What’s frightening, is that Glenn wasn’t the only musician to pass yesterday. Within 24 hours, we also lost Blowfly, musician/songwriter/producer whose work many found offensive; Dale Griffin, drummer for Mott The Hoople, one of those bands you didn’t know you knew; Mic Gillette, brass player with Tower Of Power, a band that helped define the sound of the early 70s; and Gary Loizzo, lead singer for American Breed, whose Bend Me, Shape Me put them on the charts in 1967. Loizzo was also the sound engineer for Styx, who recorded many of their hits in Loizzo’s studio.
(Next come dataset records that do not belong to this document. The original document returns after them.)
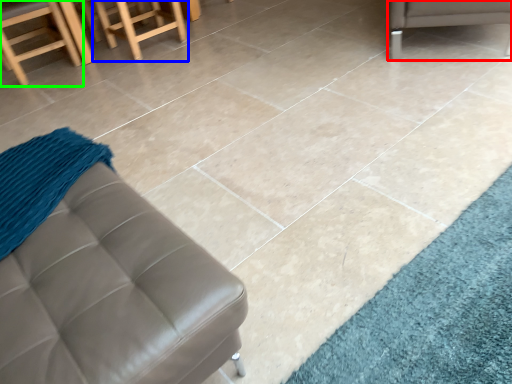
Question: Which is nearer to the furniture (highlighted by a red box)? stool (highlighted by a blue box) or chair (highlighted by a green box).

Choices:
 (A) stool
 (B) chair

Answer: (A)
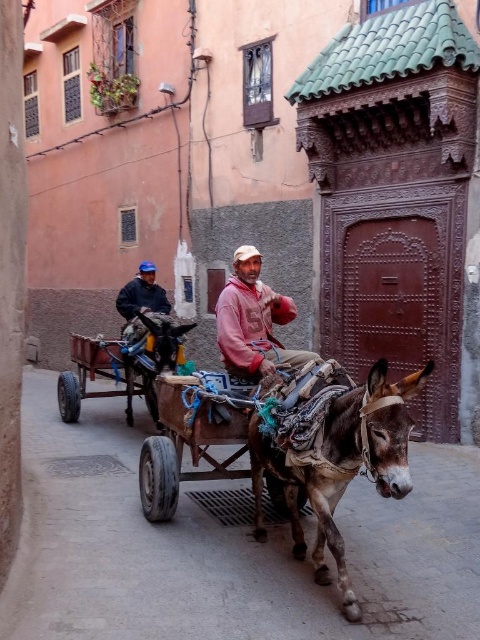
Consider the image. Which is more to the left, gray-brown textured mule at center or matte pink hoodie at center?

matte pink hoodie at center

Does gray-brown textured mule at center appear over matte pink hoodie at center?

No, gray-brown textured mule at center is not above matte pink hoodie at center.

Is point (317, 474) less distant than point (265, 300)?

Yes, point (317, 474) is in front of point (265, 300).

Where is `gray-brown textured mule at center`? Image resolution: width=480 pixels, height=640 pixels. gray-brown textured mule at center is located at coordinates (340, 465).

Can you confirm if gray-brown textured mule at center is positioned to the right of rustic wooden cart at center?

Indeed, gray-brown textured mule at center is positioned on the right side of rustic wooden cart at center.

Is point (348, 454) in front of point (204, 429)?

Yes, point (348, 454) is closer to viewer.

The image size is (480, 640). Find the location of `gray-brown textured mule at center`. gray-brown textured mule at center is located at coordinates (340, 465).

Consider the image. Who is shorter, rustic wooden cart at center or wooden cart at center?

rustic wooden cart at center is shorter.

Who is lower down, rustic wooden cart at center or wooden cart at center?

rustic wooden cart at center

Is point (149, 438) less distant than point (135, 314)?

That is True.

The image size is (480, 640). Identify the location of rustic wooden cart at center. (189, 444).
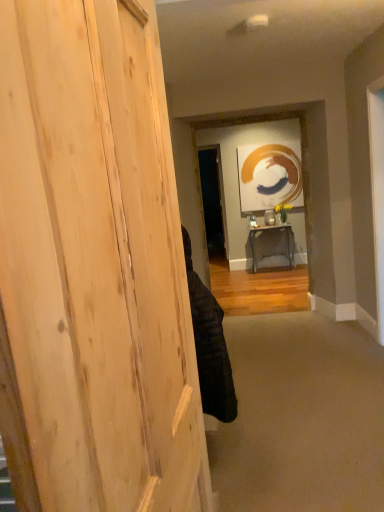
Question: Considering the relative positions of beige carpet at lower center and natural wood door at left in the image provided, is beige carpet at lower center to the right of natural wood door at left from the viewer's perspective?

Choices:
 (A) yes
 (B) no

Answer: (A)

Question: Is natural wood door at left a part of beige carpet at lower center?

Choices:
 (A) no
 (B) yes

Answer: (A)

Question: Is beige carpet at lower center completely or partially outside of natural wood door at left?

Choices:
 (A) no
 (B) yes

Answer: (B)

Question: From the image's perspective, would you say beige carpet at lower center is positioned over natural wood door at left?

Choices:
 (A) no
 (B) yes

Answer: (A)

Question: Is there a large distance between beige carpet at lower center and natural wood door at left?

Choices:
 (A) yes
 (B) no

Answer: (A)

Question: Considering the relative sizes of beige carpet at lower center and natural wood door at left in the image provided, is beige carpet at lower center thinner than natural wood door at left?

Choices:
 (A) no
 (B) yes

Answer: (A)

Question: Is black fabric at center at the back of wooden table at center?

Choices:
 (A) no
 (B) yes

Answer: (A)

Question: Does wooden table at center lie in front of black fabric at center?

Choices:
 (A) yes
 (B) no

Answer: (B)

Question: Does wooden table at center have a greater height compared to black fabric at center?

Choices:
 (A) no
 (B) yes

Answer: (A)

Question: Is wooden table at center not within black fabric at center?

Choices:
 (A) yes
 (B) no

Answer: (A)

Question: Can black fabric at center be found inside wooden table at center?

Choices:
 (A) yes
 (B) no

Answer: (B)

Question: Does wooden table at center turn towards black fabric at center?

Choices:
 (A) no
 (B) yes

Answer: (B)

Question: Is the position of black fabric at center more distant than that of beige carpet at lower center?

Choices:
 (A) no
 (B) yes

Answer: (B)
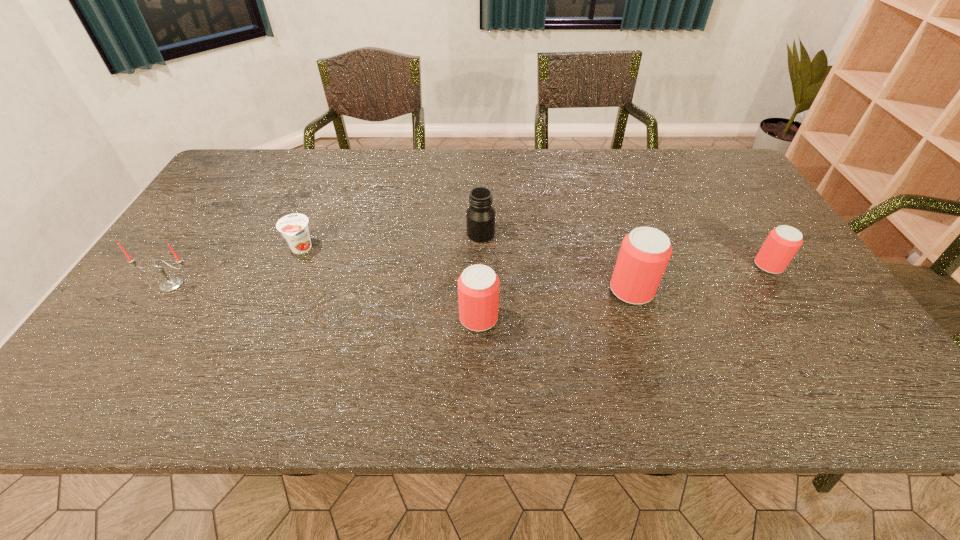
Locate an element on the screen. The height and width of the screenshot is (540, 960). vacant space at the right edge of the desktop is located at coordinates (826, 303).

Image resolution: width=960 pixels, height=540 pixels. In order to click on free space at the far right corner in this screenshot , I will do `click(734, 169)`.

This screenshot has height=540, width=960. I want to click on free space between the shortest object and the rightmost object, so click(x=535, y=257).

Locate an element on the screen. The image size is (960, 540). free space between the jar and the tallest beer can is located at coordinates (556, 262).

In order to click on vacant point located between the leftmost beer can and the yogurt in this screenshot , I will do `click(390, 284)`.

What are the coordinates of `free space between the leftmost object and the leftmost beer can` in the screenshot? It's located at [325, 301].

The width and height of the screenshot is (960, 540). I want to click on vacant point located between the second beer can from right to left and the leftmost object, so click(x=402, y=287).

At what (x,y) coordinates should I click in order to perform the action: click on unoccupied position between the jar and the shortest object. Please return your answer as a coordinate pair (x, y). Image resolution: width=960 pixels, height=540 pixels. Looking at the image, I should click on (391, 241).

You are a GUI agent. You are given a task and a screenshot of the screen. Output one action in this format:
    pyautogui.click(x=<x>, y=<y>)
    Task: Click on the fourth closest object to the shortest beer can
    This screenshot has height=540, width=960.
    Given the screenshot: What is the action you would take?
    pyautogui.click(x=294, y=227)

In order to click on object identified as the fourth closest to the candle in this screenshot , I will do `click(645, 252)`.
Of course, musicians aren’t the only ones who seem to be dying at a heavier rate than usual. If you were paying attention, just this past Sunday I wrote about the high number of notable deaths just last week. What makes a difference with musicians is that we connect them so strongly with their music and their music is so strongly connected to our lives. Music is not just something to keep our ears occupied. Music defines places, memories, and even relationships. Is there anyone from my generation who doesn’t have some memory connected to Hotel California, or Take It Easy? When musicians die, we lose more than a person, we lose a connection to a specific time and place.
One might think music fans would be somewhat accustomed to the unexpected and even untimely deaths of the musicians they honor. After all, the 27 Club, musicians who died young at the age of 27, is legendary; from Jesse Belvin in 1960, to Jimi Hendrix and Janis Joplin in ’70, Kurt Cobain in ’94 to Amy Winehouse in 2011. The list of club members is long enough that every musician should make a big deal of making it to their 28th birthday.
Even when they don’t die young, we lose dozens of musicians each year. Last year saw the passing of greats like B.B. King, Lemmy Kilmister, Scott Weiland, Alan Toussaint, Cory Wells, and about 60-something others. Each year, we can be sure that the “In Memoriam” reel at all the awards shows won’t be too short. Death happens.
Yet, when they seemingly happen one right after another we’re left wondering just what’s wrong with the world. Music gives our frayed world some sense of sanity. As we lose those who give us music, our world feels a little less assembled. Critical pieces are missing. Sure, we still have the recordings and are thankful for them, but knowing the people who gave us those recordings are gone, that there will be no new albums or concerts coming, creates an abscess we don’t know how to fill.
So, here we go with another Tuesday emersed in memories. Glenn Frey left us more than enough to fill the day and enjoy every minute. We are thankful for everything he gave us.
But seriously, musicians need to take a break from dying for a while. Please.